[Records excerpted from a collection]
◇ ◇ ◇
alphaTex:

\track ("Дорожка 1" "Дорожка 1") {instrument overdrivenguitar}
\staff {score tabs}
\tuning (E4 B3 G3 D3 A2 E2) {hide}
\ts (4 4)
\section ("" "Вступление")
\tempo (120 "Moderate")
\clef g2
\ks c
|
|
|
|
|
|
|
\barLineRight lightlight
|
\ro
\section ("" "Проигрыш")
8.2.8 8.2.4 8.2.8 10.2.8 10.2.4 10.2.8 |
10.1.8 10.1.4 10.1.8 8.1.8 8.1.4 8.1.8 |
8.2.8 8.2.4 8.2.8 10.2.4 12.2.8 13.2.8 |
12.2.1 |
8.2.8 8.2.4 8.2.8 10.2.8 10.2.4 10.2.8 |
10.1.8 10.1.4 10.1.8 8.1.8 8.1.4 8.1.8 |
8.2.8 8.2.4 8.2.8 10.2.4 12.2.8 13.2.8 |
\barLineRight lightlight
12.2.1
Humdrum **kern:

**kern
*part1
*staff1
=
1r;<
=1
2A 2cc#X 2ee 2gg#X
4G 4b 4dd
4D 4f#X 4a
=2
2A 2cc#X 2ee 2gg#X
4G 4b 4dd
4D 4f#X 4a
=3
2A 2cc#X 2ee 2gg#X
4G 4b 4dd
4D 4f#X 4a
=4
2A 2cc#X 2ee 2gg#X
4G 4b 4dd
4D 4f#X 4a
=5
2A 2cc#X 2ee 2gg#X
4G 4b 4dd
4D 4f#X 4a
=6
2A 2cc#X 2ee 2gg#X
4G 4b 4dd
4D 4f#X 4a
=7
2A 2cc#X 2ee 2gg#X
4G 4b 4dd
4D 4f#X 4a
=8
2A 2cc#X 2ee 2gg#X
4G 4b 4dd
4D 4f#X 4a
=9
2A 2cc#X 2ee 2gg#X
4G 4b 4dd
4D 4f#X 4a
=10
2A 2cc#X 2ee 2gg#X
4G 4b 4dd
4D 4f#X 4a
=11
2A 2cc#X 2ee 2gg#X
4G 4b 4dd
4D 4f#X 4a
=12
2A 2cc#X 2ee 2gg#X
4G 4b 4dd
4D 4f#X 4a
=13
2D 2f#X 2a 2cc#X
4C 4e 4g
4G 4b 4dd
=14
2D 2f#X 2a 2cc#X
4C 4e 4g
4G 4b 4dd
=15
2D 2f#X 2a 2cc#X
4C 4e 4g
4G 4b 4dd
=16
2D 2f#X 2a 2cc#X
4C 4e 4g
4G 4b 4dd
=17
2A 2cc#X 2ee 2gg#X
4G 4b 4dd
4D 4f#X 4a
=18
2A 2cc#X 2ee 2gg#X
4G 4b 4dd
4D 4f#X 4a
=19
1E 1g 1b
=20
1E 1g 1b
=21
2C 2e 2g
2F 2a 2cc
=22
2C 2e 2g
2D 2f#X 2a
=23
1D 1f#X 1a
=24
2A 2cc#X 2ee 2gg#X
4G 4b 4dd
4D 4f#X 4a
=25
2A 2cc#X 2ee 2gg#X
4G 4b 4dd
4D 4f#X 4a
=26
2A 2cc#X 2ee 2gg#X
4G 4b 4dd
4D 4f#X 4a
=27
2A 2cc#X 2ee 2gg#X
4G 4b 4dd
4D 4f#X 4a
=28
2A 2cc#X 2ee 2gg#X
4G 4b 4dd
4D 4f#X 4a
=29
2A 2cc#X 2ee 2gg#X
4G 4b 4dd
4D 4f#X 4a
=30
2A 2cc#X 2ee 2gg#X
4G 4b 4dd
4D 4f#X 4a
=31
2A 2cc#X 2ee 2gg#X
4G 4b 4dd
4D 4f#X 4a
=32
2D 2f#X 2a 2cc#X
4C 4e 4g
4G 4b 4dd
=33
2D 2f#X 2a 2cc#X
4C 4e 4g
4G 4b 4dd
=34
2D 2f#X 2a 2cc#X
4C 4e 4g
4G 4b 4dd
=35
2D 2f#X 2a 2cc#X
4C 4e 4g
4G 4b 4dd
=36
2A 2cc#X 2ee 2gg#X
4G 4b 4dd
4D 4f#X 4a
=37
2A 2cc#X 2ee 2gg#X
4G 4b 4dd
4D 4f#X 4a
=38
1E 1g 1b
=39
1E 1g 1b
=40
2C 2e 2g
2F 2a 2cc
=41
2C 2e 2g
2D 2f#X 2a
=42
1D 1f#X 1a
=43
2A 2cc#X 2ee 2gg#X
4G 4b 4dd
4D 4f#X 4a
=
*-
◇ ◇ ◇
WHAT IS NEEDED: State how many of the lines above contain the string "section", treating case as significant. Reply with the number alone.

TASK ANSWER: 2